• _To do_
Reproduce verbatim, line by line, everything from the line containing "always @(exp)" to the last line of the listing below; add nothing.
[Opening Records shown section]
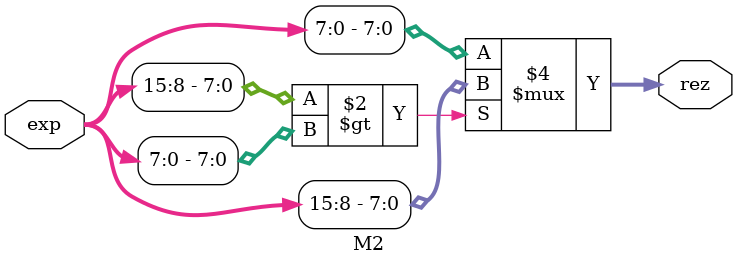
<source format=v>
`timescale 1ns / 1ps


module M2(
    exp,
    rez
    );
    input [15:0]exp;
    output[7:0] rez;
    reg [7:0] rez;
    always @(exp)
    begin
    if (exp[15:8] > exp[7:0])
    begin
      rez[7:0] = exp[15:8];
     end
    else rez[7:0] = exp[7:0]; 
    end
    
endmodule

</source>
[Closing Records shown section]
• _Written reply_
    always @(exp)
    begin
    if (exp[15:8] > exp[7:0])
    begin
      rez[7:0] = exp[15:8];
     end
    else rez[7:0] = exp[7:0]; 
    end
    
endmodule

</source>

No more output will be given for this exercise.